Im Real-Erlebnispark

12. Juli 2016. In der Süddeutschen Zeitung fasst Peter Laudenbach den Polizeieinsatz bei einer Kunst-Aktion während des Berliner Festivals Foreign Affairs zusammen, um dann allgemein auf die "Reibung zwischen Kunst und Wirklichkeit" zu sprechen zu kommen: Die kleine Referenzrahmenverschiebung sichere noch dem banalsten Vorgang erhöhte Aufmerksamkeit. "Weil das so prächtig funktioniert, ist die systematische Entgrenzung der Kunst und das Verwischen der Differenzen zwischen ästhetischem Spiel und sozialer Praxis, Kunstraum und öffentlichem Raum, Bühne und Flüchtlingscafe zur inflationär benutzten Strategie geworden, mit der sich auch billige Einfälle mit der Zuverlässigkeit eines pawlowschen Reflexes gegen die wertvollste Ressource des Kunstbetriebs eintauschen lassen: Aufmerksamkeit."

Auch bei politischer Aktionskunst laute am Ende regelmäßig die Frage, ob der Krisenbefund zum Zweck der Selbstinszenierung instrumentalisiert werde. Oder ob die Aktion zumindest Aufmerksamkeit auf einen in der Regel auch Nicht-Künstlern nicht ganz unbekannten Missstand lenke. "Schon die Frage, was Mittel und was Zweck sei, die Kunst oder die politische Bearbeitung eines Konfliktfeldes, ist ein Indiz dafür, dass bei diesen Kurzschlüssen zwischen zwei sehr unterschiedlichen Funktionssystemen beide Blessuren davontragen können: das Reflexionsmedium Kunst - wobei Kunst Selbstzweck ist und eben kein Mittel zum Zweck, auch nicht zu einem guten - und die politische Intervention (deren Akteuren es um politische Ziele gehen sollte, nicht um eine Karriere auf dem Kunst-, Kuratoren- und Intendantenmarkt)."

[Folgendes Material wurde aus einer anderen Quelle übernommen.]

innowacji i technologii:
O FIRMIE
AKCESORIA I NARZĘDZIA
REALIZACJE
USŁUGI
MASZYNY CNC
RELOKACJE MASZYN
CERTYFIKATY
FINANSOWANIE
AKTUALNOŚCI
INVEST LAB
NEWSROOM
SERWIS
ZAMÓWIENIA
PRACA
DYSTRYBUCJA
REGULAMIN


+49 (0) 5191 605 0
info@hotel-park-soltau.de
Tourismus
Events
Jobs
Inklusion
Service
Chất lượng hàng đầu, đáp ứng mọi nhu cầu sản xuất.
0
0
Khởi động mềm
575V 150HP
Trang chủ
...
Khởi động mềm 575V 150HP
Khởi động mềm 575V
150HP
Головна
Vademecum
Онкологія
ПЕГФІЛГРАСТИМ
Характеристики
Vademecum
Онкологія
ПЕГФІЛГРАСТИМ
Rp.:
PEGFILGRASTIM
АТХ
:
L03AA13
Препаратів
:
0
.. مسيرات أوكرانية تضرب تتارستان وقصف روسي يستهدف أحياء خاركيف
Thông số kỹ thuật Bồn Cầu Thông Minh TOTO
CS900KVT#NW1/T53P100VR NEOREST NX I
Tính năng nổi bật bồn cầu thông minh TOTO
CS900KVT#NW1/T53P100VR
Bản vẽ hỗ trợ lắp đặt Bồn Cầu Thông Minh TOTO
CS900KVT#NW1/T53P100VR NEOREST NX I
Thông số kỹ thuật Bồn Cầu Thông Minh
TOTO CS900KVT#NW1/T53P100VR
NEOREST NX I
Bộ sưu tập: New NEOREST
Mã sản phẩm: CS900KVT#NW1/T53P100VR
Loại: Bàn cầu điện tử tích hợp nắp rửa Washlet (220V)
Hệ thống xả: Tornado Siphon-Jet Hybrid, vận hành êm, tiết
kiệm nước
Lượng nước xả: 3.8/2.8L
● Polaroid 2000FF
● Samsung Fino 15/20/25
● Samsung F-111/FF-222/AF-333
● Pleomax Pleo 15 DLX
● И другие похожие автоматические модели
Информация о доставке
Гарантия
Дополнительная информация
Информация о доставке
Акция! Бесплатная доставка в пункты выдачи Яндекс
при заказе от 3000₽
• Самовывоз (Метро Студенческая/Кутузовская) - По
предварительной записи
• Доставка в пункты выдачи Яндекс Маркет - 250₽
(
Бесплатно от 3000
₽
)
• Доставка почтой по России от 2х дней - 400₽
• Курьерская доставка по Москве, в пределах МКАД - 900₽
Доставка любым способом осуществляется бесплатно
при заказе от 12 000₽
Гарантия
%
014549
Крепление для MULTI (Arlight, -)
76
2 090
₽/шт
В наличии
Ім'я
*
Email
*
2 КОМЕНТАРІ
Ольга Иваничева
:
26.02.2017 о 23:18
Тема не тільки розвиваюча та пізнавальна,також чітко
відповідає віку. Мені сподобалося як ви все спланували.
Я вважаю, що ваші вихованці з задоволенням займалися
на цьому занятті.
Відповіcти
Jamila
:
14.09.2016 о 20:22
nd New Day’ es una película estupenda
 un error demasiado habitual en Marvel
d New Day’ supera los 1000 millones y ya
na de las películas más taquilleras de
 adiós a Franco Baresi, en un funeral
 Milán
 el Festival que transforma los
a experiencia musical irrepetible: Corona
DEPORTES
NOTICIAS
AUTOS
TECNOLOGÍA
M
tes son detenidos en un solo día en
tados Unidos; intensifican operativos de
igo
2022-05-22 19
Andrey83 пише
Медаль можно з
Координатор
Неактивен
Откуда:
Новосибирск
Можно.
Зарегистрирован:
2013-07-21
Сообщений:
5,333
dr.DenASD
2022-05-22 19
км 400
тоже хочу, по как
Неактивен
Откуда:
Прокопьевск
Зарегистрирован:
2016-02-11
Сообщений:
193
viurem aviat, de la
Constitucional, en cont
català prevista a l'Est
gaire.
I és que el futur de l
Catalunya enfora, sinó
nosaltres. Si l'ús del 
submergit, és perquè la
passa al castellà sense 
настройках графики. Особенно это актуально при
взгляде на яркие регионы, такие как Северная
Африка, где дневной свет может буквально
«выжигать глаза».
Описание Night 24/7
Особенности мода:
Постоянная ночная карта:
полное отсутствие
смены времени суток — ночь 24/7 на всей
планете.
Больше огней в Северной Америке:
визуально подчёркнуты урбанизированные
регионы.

Natürlich könne die Reibung, die entstehe, wenn ein radikaler Künstler auf nicht weniger radikal eindimensionale Wirklichkeitsabteilungen treffe, sehr erhellend und unterhaltsam sein. "Niemandem ist das besser gelungen als Christoph Schlingensief." Allerdings: "Auch dass die Ausnahmefigur Schlingensief so viele Nachahmungstäter gefunden hat, dürfte zur Inflationierung der Versuche, Kunst ins vermeintlich echte Leben aufzulösen, beigetragen haben." Dem Theaterblick werde heute oft alles zum Theater. "Diese Wahrnehmung der Wirklichkeit ist dem touristischen Blick näher, als den Künstlern recht sein dürfte. Wie Touristen goutieren die Performance-Besucher reale Orte sozialer Praxis vor allem als ästhetischen Reiz und verwandeln sie, zumindest in der eigenen Wahrnehmung, in einen Real-Erlebnispark."